The published version of <1079.1> that appears in PF 42 (4) was released in July, 2016 for public comment. The public comment period will last for three months. At the end of this period, the comments will be reviewed and the chapter revised accordingly.

The attention being shown to GDP of IDP’s by the USP comes at a vital time. Soon, guidance for the issues that have been discussed in the previous paragraphs will exist that supplement and clarify the current regulations. In the end, the maintenance of GDP for IDP’s leads to further confidence in the results of a particular clinical trial. It is vital to know that the medication has been protected along the supply chain.

References

1. USP. USP 39–NF 34. <1079> Good Storage and Distribution Practices for Drug Products, Rockville, MD: United States Pharmacopeial Convention; 2016
2. USP. USP 39–NF 34. <1197> Good Distribution Practices for Pharmaceutical Excipients, Rockville, MD: United States Pharmacopeial Convention; 2016
3. USP. <1083> Good Distribution Practices.
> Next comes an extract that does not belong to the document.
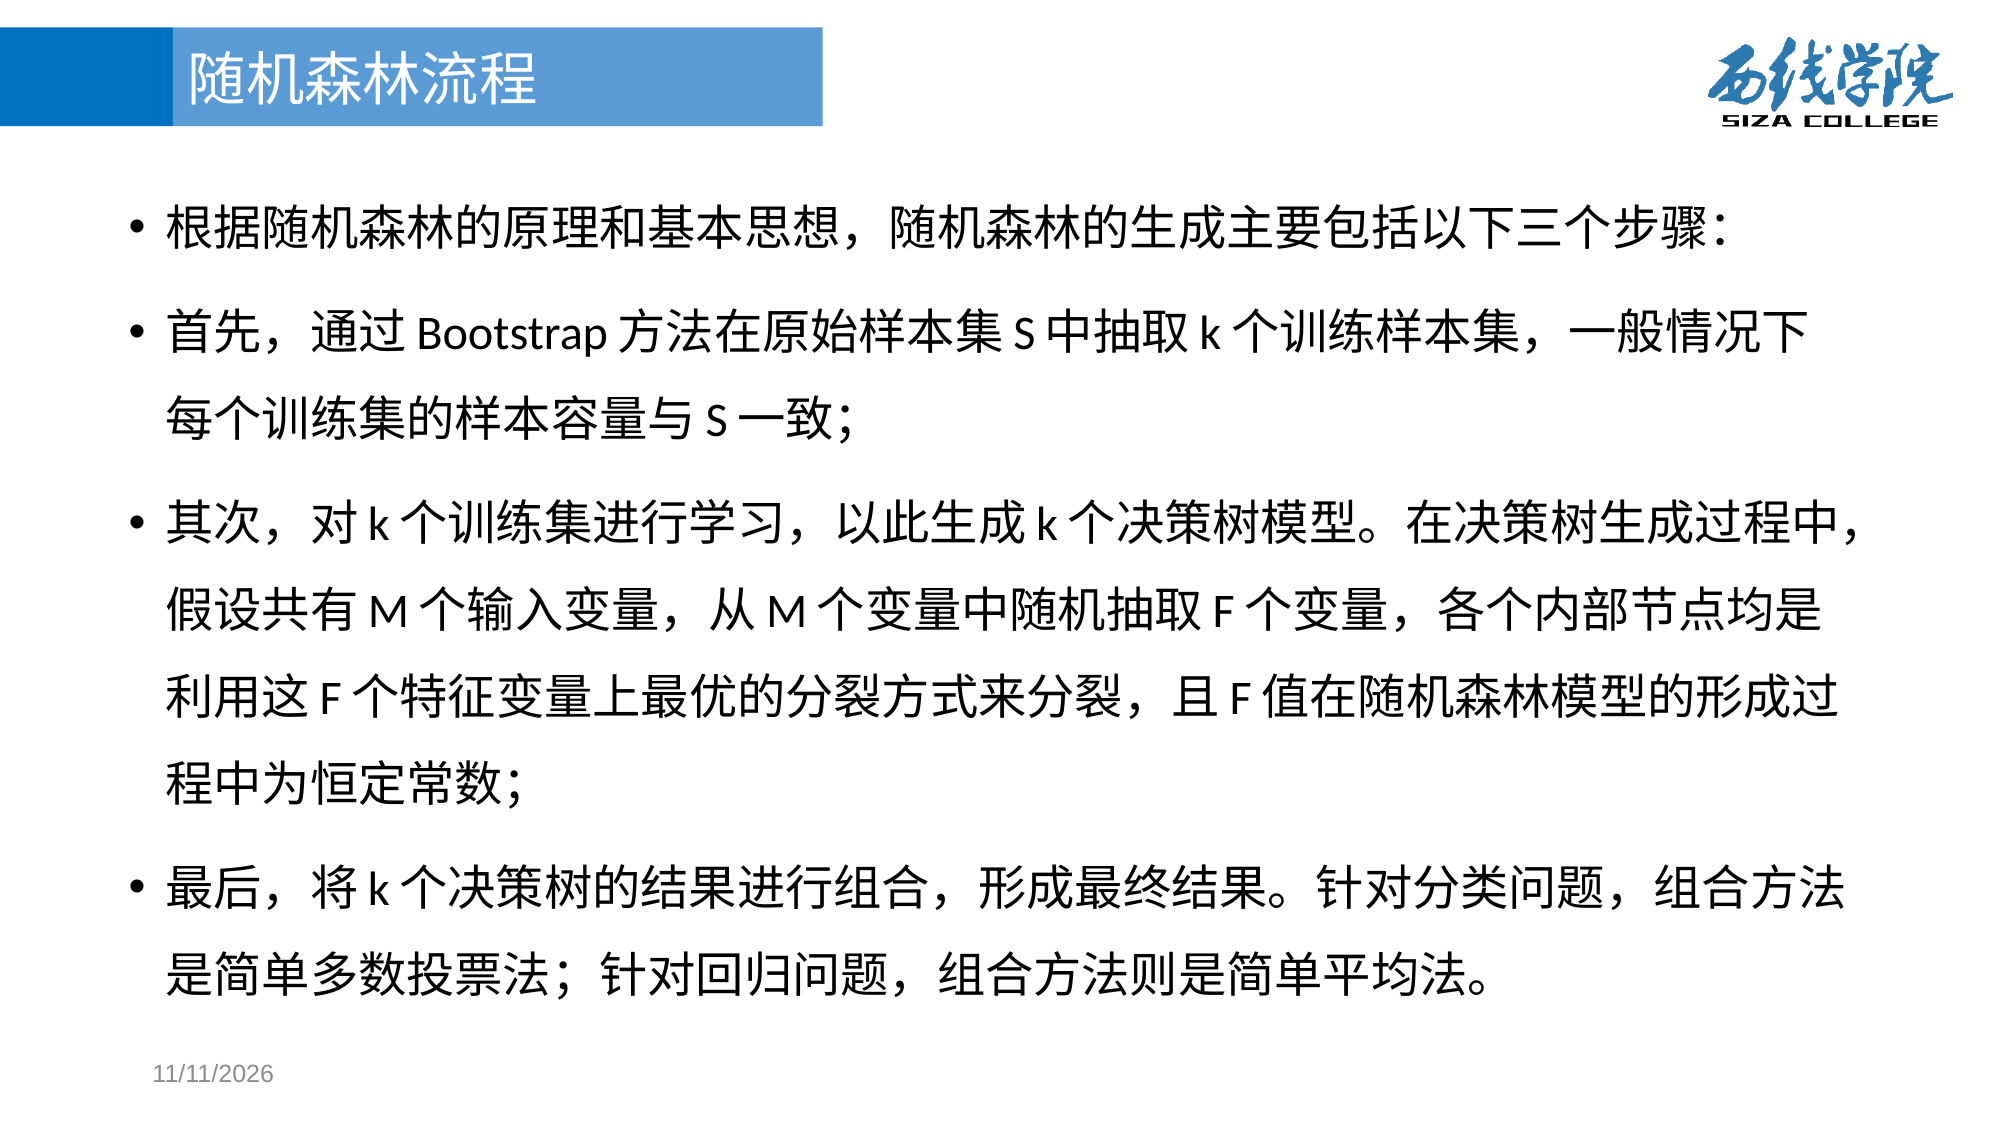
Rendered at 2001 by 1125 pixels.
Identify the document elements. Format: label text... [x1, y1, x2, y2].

Pharmacopeial Forum. 2012;40(2).
4. https://www.accessdata.fda.gov/scripts/cdrh/cfdocs/cfcfr/CFRSearch.cfm?fr=312.57.Accessed 8/31/16.
5. https://clinicaltrials.gov/ct2/about-studies/glossary.Accessed 8/31/16.
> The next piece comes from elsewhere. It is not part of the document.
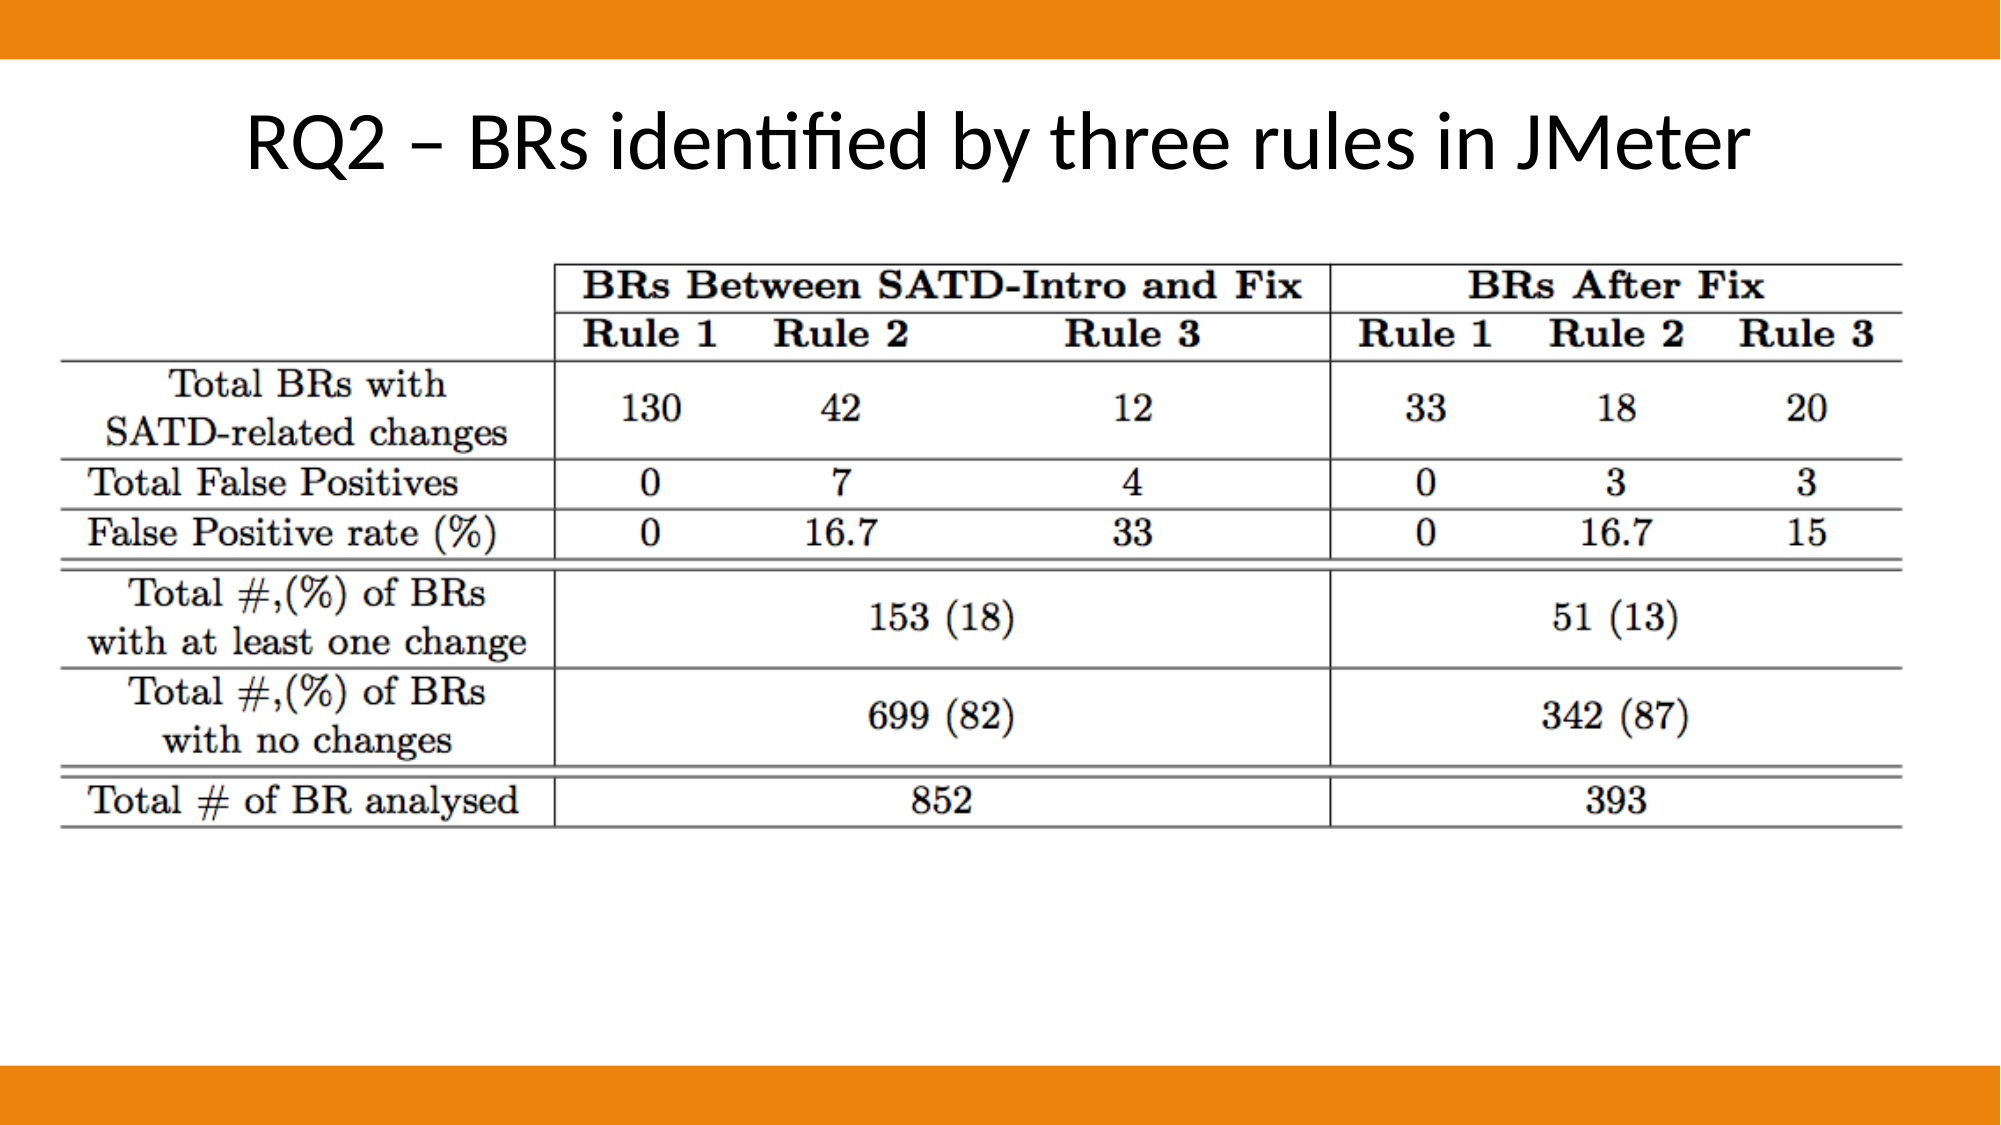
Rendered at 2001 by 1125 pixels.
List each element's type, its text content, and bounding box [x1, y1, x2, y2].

Jeffery M. Carrico is a member of the United States Pharmacopeia (USP) Expert Committee for the General Chapters, Packaging and Distribution. He is a member of the FDA Advisory Committee for Pharmaceutical Science and Clinical Pharmacology. He is a Pharmacist by training, he received his Doctor of Pharmacy degree from the University of Kentucky. He is a Board Certified Pharmacotherapy Specialist (BCPS). His experience has involved many facets of the clinical research world and pharmacy operations. He currently works for the Florida Hospital System in Orlando, Florida as the Director of Pharmacy – Investigational Drug Service.